Honoré Desmond Sharrer | |
---|---|
Born |
West Point, New York, United States |
July 12, 1920
Died | April 17, 2009 | (aged 88)
Nationality | American |
Education |
Yale University San Francisco Art Institute |
Known for | Painting |
Honoré Desmond Sharrer (July 12, 1920 – April 17, 2009) was an American artist. She first received public acclaim in 1950 for her painting Tribute to the American Working People, a five-image polyptych conceived in the form of a Renaissance altarpiece, except that its central figure is a factory worker and not a saint. Flanking this central figure are smaller scenes of ordinary people—at a picnic, in a parlor, on a farm and in the schoolroom. Meticulously painted in oil on composition board in a style and color palette reminiscent of the Flemish masters, the finished work is more than six feet long and three feet high and took her five years to complete. It was the subject of a 2007 retrospective at the Smithsonian Institution and is part of the permanent collection of the Smithsonian American Art Museum.

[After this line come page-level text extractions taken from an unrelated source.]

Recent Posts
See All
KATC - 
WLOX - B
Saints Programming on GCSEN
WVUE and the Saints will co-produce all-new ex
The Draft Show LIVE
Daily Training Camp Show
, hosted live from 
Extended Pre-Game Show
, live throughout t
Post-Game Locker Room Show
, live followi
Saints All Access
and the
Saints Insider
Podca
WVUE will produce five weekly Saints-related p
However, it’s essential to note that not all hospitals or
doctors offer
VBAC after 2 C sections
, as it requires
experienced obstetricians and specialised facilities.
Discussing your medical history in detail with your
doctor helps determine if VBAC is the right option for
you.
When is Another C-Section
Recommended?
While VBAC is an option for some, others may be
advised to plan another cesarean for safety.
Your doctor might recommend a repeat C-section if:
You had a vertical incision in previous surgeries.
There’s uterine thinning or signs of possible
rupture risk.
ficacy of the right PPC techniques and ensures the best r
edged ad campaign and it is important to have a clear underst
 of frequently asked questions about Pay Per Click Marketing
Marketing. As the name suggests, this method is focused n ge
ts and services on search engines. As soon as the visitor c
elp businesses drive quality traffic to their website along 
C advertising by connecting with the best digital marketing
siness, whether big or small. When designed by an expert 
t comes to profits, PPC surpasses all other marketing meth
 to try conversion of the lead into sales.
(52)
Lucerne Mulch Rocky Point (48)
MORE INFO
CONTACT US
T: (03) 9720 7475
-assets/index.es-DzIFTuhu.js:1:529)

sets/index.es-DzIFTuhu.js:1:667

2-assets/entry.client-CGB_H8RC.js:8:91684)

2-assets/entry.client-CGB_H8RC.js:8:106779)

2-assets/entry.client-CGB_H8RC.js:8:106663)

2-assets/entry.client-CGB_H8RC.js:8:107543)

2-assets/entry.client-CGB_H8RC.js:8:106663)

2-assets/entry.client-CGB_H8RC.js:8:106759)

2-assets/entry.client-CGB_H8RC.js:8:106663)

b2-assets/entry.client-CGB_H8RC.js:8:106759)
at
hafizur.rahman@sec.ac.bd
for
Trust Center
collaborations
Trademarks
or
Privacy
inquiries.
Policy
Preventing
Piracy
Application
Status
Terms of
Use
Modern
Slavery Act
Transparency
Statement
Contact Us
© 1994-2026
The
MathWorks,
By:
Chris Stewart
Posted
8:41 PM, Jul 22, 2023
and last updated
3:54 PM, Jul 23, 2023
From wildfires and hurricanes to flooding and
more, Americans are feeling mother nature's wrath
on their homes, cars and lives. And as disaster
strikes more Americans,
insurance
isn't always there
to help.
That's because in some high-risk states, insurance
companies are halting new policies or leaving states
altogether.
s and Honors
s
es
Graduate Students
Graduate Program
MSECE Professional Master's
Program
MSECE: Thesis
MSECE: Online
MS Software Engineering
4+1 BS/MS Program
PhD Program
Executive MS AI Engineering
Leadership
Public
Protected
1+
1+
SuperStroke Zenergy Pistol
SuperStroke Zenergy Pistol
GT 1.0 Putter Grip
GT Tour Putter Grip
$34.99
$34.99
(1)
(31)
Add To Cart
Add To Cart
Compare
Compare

She first received public notice when her work Workers and Paintings (1943) was included in the legendary 1946 "Fourteen Americans" show at the Museum of Modern Art in New York, curated by Dorothy Canning Miller. This show featured a selection of up and coming artists including Robert Motherwell, Isamu Noguchi (sculpture), and Saul Steinberg. The "Fourteen Americans" show at MOMA, while often thought to proclaim the arrival of abstract expressionism did not do so unambiguously since it included those like Sharrer and George Tooker who are not modernists based on the litmus test of abstraction.

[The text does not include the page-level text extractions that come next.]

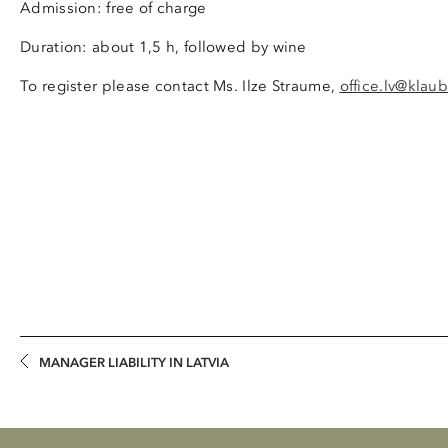
Admission: free of charge
Duration: about 1,5 h, followed by wine
To register please contact Ms. Ilze Straume,
office.lv@klaub
MANAGER LIABILITY IN LATVIA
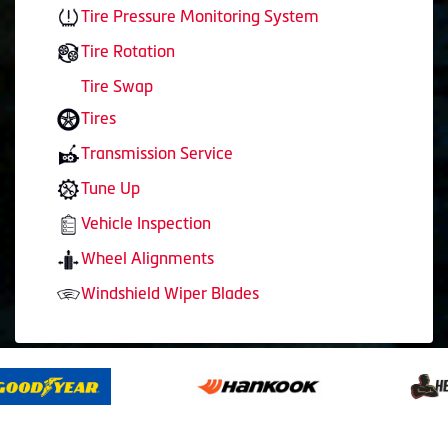
Tire Pressure Monitoring System
Tire Rotation
Tire Swap
Tires
Transmission Service
Tune Up
Vehicle Inspection
Wheel Alignments
Windshield Wiper Blades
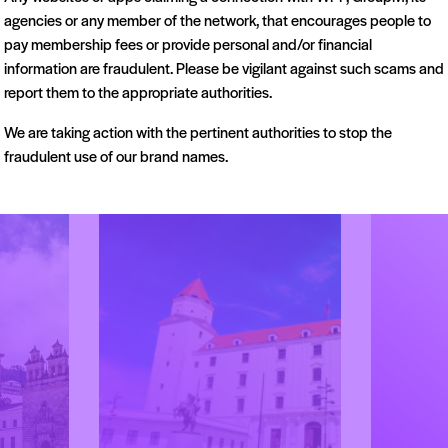
agencies or any member of the network, that encourages people to
pay membership fees or provide personal and/or financial
information are fraudulent. Please be vigilant against such scams and
report them to the appropriate authorities.
Bel
Beirut
We are taking action with the pertinent authorities to stop the
Serbia
Lebanon
fraudulent use of our brand names.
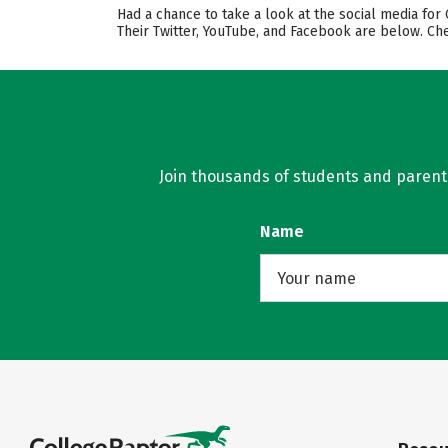
Had a chance to take a look at the social media for
Their Twitter, YouTube, and Facebook are below. Ch
Join thousands of students and parents 
Name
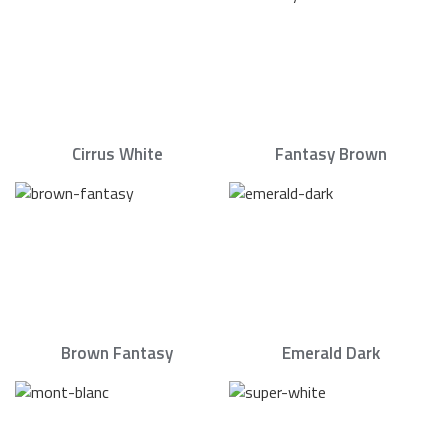
Cirrus White
Fantasy Brown
Brown Fantasy
Emerald Dark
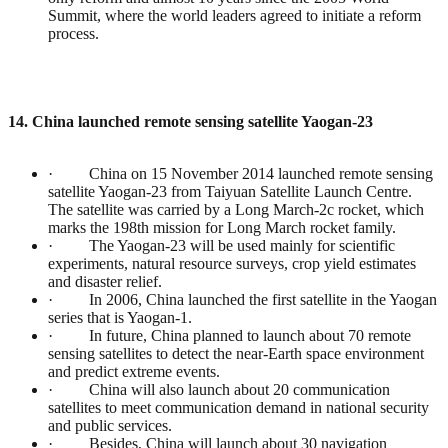
Summit, where the world leaders agreed to initiate a reform
process.
14. China launched remote sensing satellite Yaogan-23
· China on 15 November 2014 launched remote sensing
satellite Yaogan-23 from Taiyuan Satellite Launch Centre.
The satellite was carried by a Long March-2c rocket, which
marks the 198th mission for Long March rocket family.
· The Yaogan-23 will be used mainly for scientific
experiments, natural resource surveys, crop yield estimates
and disaster relief.
· In 2006, China launched the first satellite in the Yaogan
series that is Yaogan-1.
· In future, China planned to launch about 70 remote
sensing satellites to detect the near-Earth space environment
and predict extreme events.
· China will also launch about 20 communication
satellites to meet communication demand in national security
and public services.
· Besides, China will launch about 30 navigation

Sharrer and her painting Man at Fountain were featured in the March 20, 1950 issue of Life Magazine, in a cover story featuring "Nineteen Young American Artists."

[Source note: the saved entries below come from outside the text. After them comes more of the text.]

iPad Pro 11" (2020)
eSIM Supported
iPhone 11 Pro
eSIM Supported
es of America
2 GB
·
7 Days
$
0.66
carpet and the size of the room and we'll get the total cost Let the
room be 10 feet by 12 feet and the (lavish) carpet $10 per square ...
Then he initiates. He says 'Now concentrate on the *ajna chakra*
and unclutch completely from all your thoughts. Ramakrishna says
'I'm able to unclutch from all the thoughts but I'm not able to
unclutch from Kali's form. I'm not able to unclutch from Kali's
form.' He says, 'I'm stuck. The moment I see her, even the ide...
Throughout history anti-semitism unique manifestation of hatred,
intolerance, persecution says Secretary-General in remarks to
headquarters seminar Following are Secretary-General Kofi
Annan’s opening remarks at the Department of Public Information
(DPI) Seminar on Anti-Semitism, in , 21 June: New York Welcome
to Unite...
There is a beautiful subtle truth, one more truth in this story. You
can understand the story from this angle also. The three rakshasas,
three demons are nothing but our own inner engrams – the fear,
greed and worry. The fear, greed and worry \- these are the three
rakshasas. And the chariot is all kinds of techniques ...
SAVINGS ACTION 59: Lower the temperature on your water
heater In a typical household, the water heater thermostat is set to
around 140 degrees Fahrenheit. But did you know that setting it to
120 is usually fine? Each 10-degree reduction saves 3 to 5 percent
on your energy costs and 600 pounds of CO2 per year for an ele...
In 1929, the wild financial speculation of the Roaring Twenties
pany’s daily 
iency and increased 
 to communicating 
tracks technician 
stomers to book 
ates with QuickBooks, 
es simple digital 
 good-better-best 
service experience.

Unlike many of her New York contemporaries including Motherwell, Jackson Pollock and Mark Rothko, Sharrer did not take the turn to abstract expressionism and continued to paint in a figurative and academic style, although the content of her work was often mordantly witty. The term Magic Realism applied to other American painters including Paul Cadmus and George Tooker is often used to describe her later work.